**Exercise brief:**
When you reproduce the entries below, keep each one exact and drop any pictures.

**Information provided:**
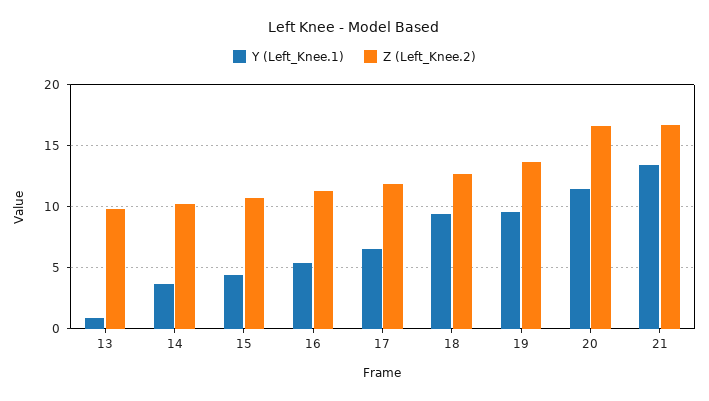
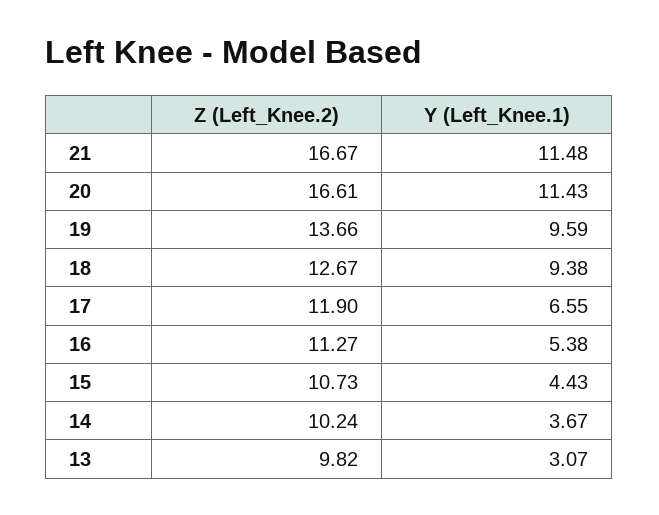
Y (Left_Knee.1), 13: 1 -> 3.07
Y (Left_Knee.1), 21: 13.5 -> 11.48

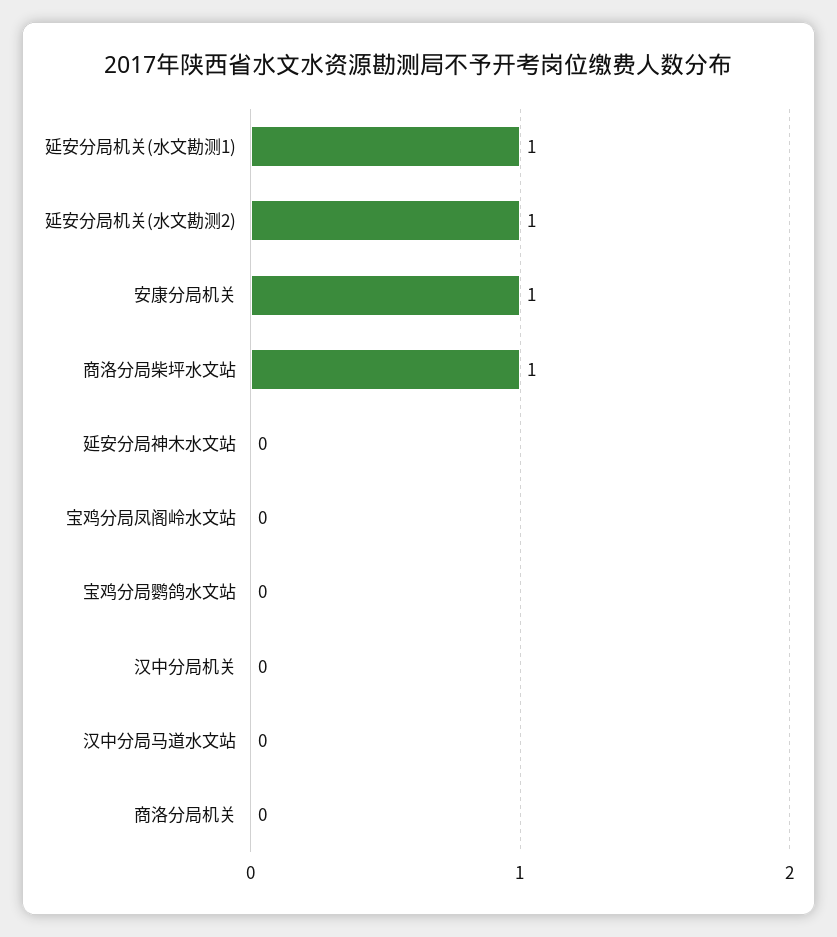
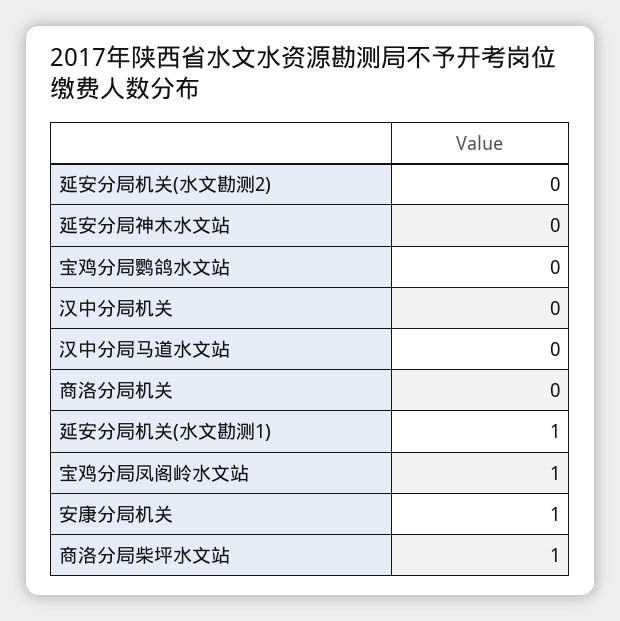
延安分局机关(水文勘测2): 1 -> 0
宝鸡分局凤阁岭水文站: 0 -> 1

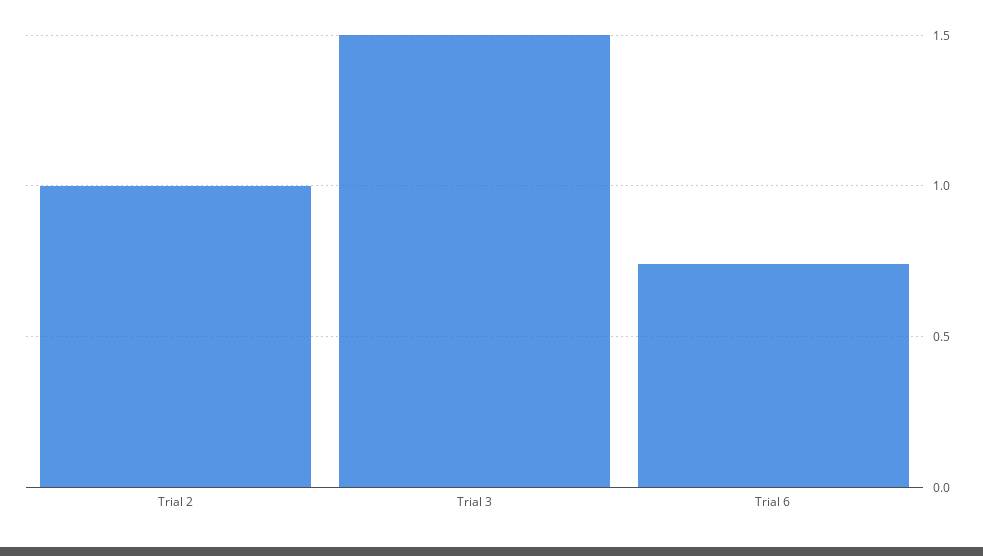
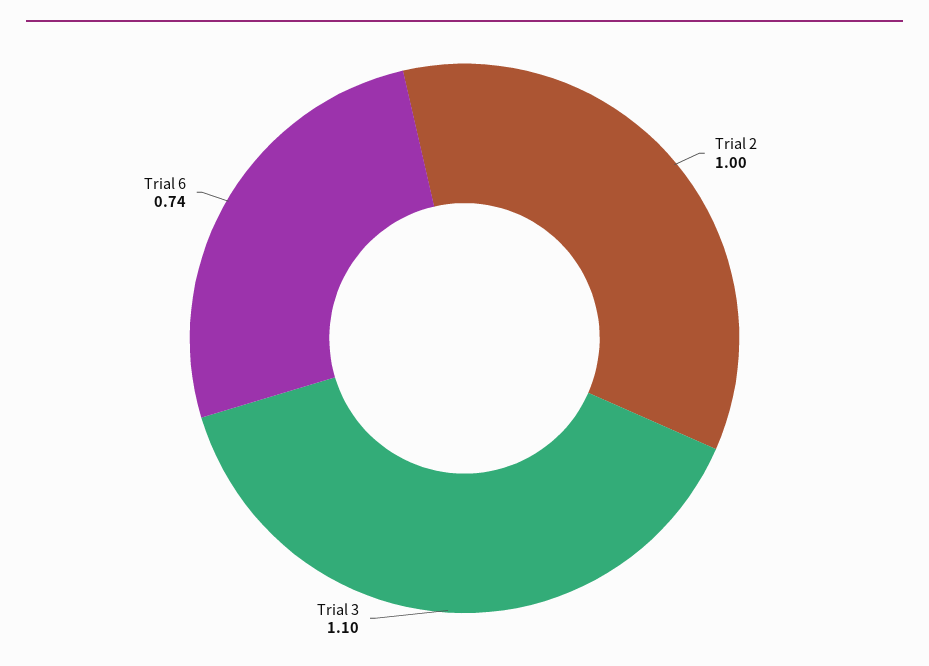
Trial 3: 1.5 -> 1.1

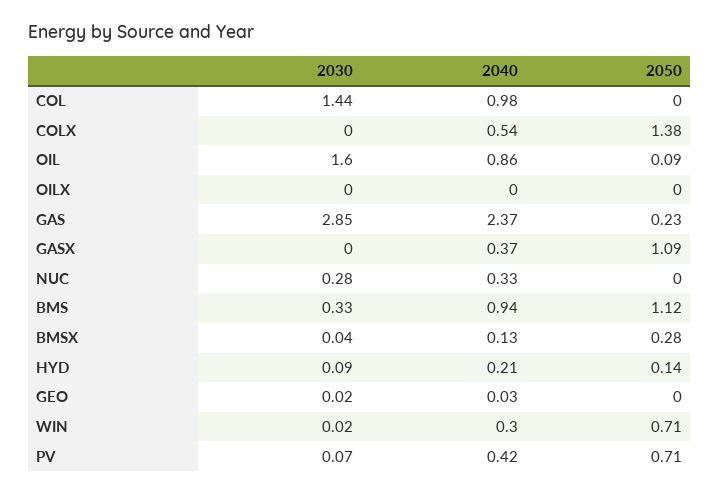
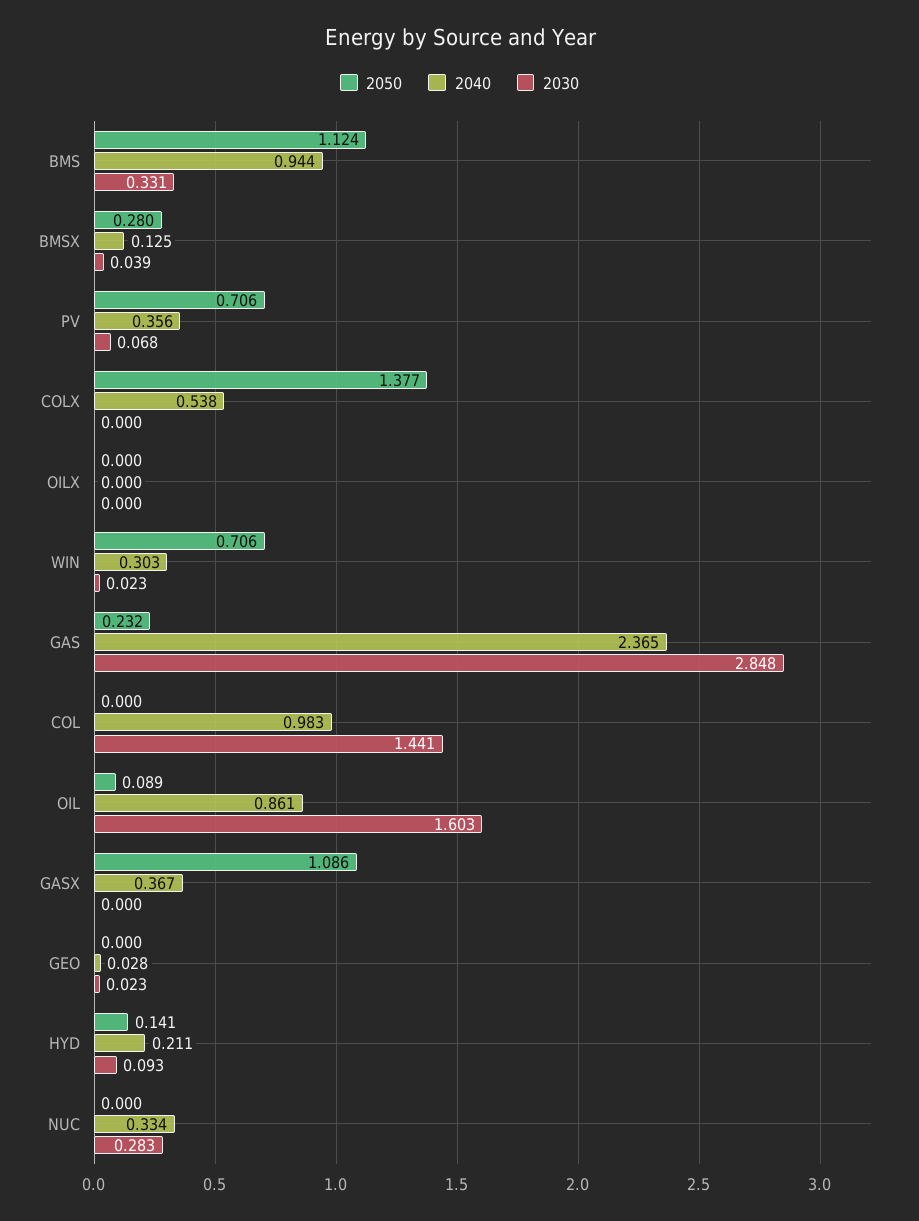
2040, PV: 0.42 -> 0.356

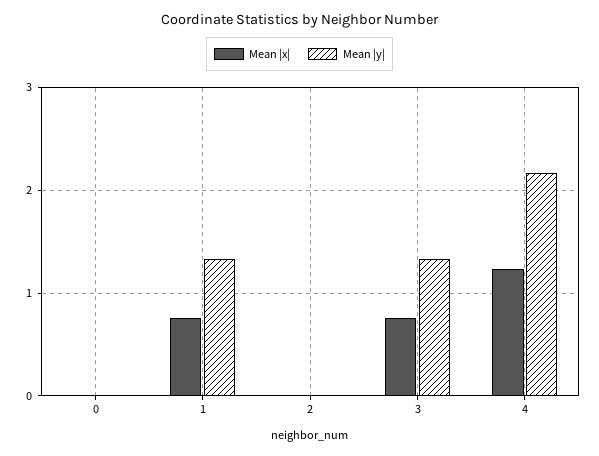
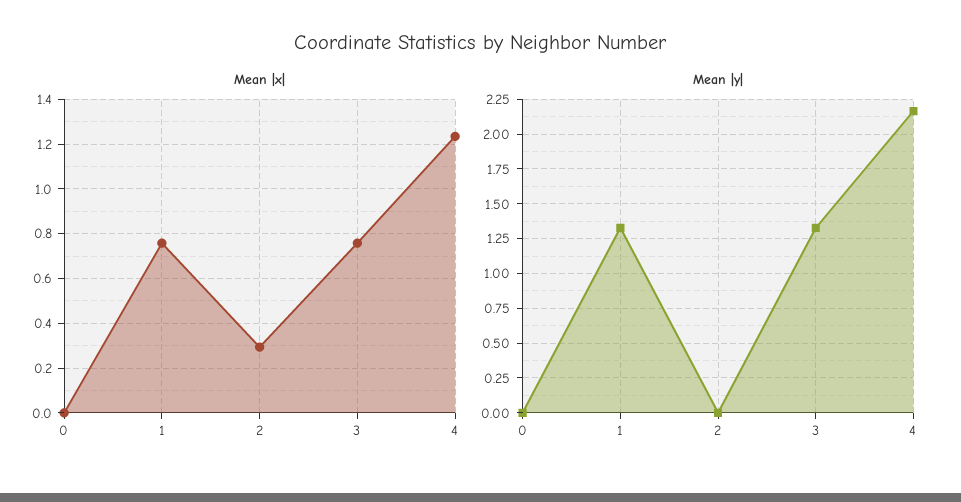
Mean |x|, 2: 0 -> 0.3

**Completed exercise:**
Y (Left_Knee.1), 13: 1 -> 3.07
Y (Left_Knee.1), 21: 13.5 -> 11.48

延安分局机关(水文勘测2): 1 -> 0
宝鸡分局凤阁岭水文站: 0 -> 1

Trial 3: 1.5 -> 1.1

2040, PV: 0.42 -> 0.356

Mean |x|, 2: 0 -> 0.3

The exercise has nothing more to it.